La Puerta Cerrada Reveló Lo Que Vanessa Ocultaba De Las Cuatro Niñas-aurelle

Solo quedaban las consecuencias de algo que había funcionado mientras cada persona conocía únicamente una parte.

Alejandro no necesitó que Adrián pronunciara una acusación espectacular.

El sobre negro ya mostraba movimientos de dinero, facturas y accesos.

El cuarto cerrado mostraba dónde habían terminado muchas de las cosas que debían estar usando sus hijas.

Y las niñas habían explicado lo demás sin saber siquiera que estaban explicándolo.

Vanessa cambió de estrategia.

—Perfecto —dijo—. ¿Quieres hablar de dinero?
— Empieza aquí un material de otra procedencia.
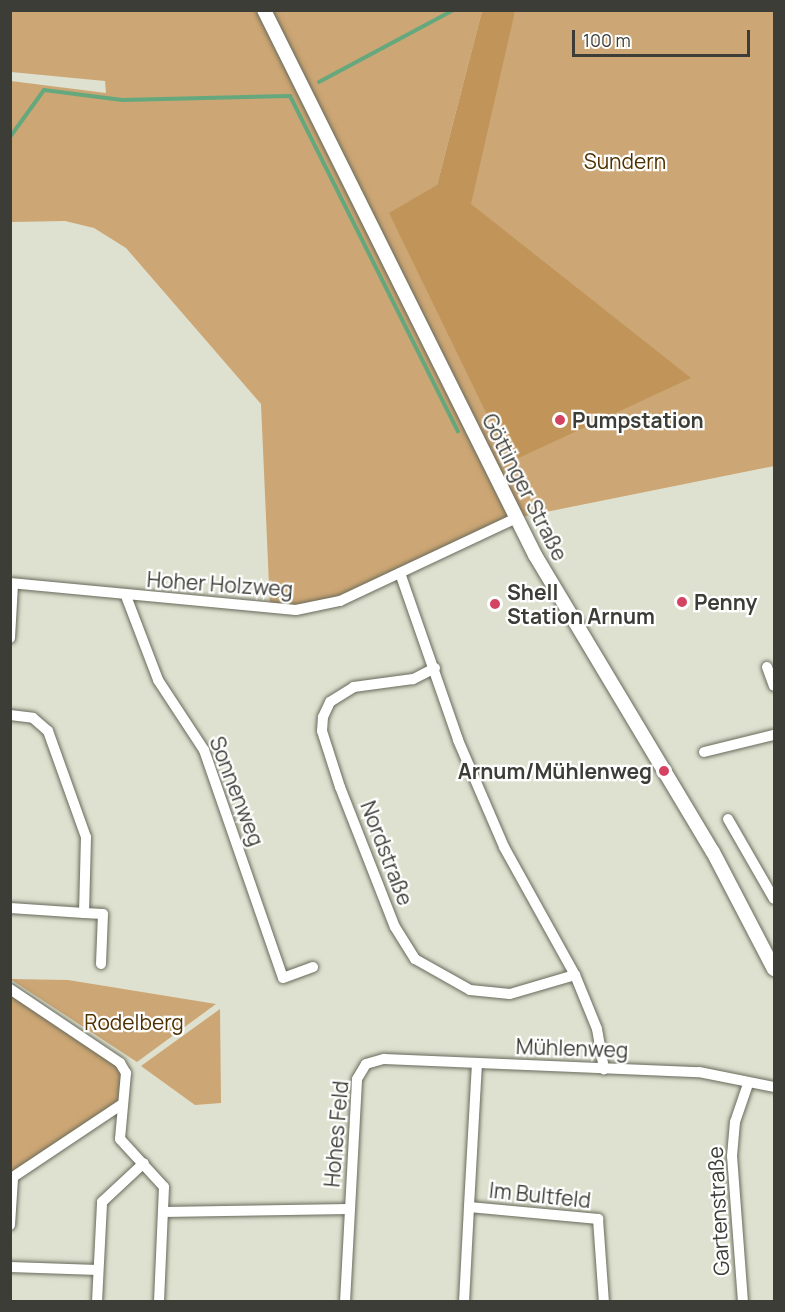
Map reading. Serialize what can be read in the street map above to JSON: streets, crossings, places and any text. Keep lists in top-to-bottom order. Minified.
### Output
{"streets":{"street":["Göttinger Straße","Hoher Holzweg","Sonnenweg","Nordstraße","Mühlenweg","Hohes Feld","Im Bultfeld","Gartenstraße"]},"crossings":[["Göttinger Straße","Hoher Holzweg"],["Hoher Holzweg","Sonnenweg"],["Mühlenweg","Hohes Feld"],["Mühlenweg","Im Bultfeld"],["Mühlenweg","Gartenstraße"]],"parks":["Sundern","Rodelberg"],"places":["Pumpstation","Penny","Shell Station Arnum","Arnum/Mühlenweg"],"scale_bar":"100 m"}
Hablemos de dinero. Mientras tú viajabas, yo mantenía esta casa funcionando.

Alejandro señaló el corredor.

—Mis hijas estaban comiendo pan con moho.

—Porque son caprichosas.

—Tenían los pies azules por el frío.

—Exageras todo porque te sientes culpable.

Aquella frase sí encontró el lugar exacto donde hacer daño.

Porque Alejandro se sentía culpable.

Muchísimo.

Había aceptado otra videollamada apresurada en lugar de volver antes.

Había enviado dinero cuando debía haber enviado tiempo.

Había interpretado el silencio de sus hijas como tranquilidad.

Vanessa lo sabía.

Y estaba intentando usar esa culpa para repartir una responsabilidad que no era igual.

Alejandro respiró despacio.

—Mi ausencia es responsabilidad mía.

Vanessa pareció relajarse un poco.

Pero él continuó.

—Lo que tú hiciste mientras yo estaba fuera es responsabilidad tuya.

Ella volvió a endurecer el rostro.

—No puedes echarme de mi propia casa porque cuatro niñas hicieron un drama.

Emma apareció entonces detrás del marco del comedor.

No lloraba.

Eso hizo que Alejandro sintiera todavía más vergüenza.

Una niña de cinco años no debería tener que aprender a no llorar para evitar problemas.

—Papá —dijo Emma.

—Estoy aquí.

Emma miró a Vanessa.

Después miró el plato roto que todavía seguía sobre la mesa.

—¿Podemos comer otra cosa hoy?

Alejandro cerró los ojos apenas un instante.

—Sí.

—¿Aunque ya comimos pan?

—Sí.

—¿Las cuatro?

—Las cuatro.

Emma pareció pensar en la respuesta como si buscara una trampa.

—¿Y mañana también?

Alejandro se agachó frente a ella.

—Mañana también.

Vanessa resopló.

—Esto es exactamente de lo que hablo. Les das todo lo que piden.

Alejandro se levantó.

Esa fue la última discusión que permitió sobre sus hijas aquella noche.

Pidió que nadie entrara otra vez al ala donde estaban las niñas y que Vanessa permaneciera lejos de ellas mientras se organizaba su salida de la casa.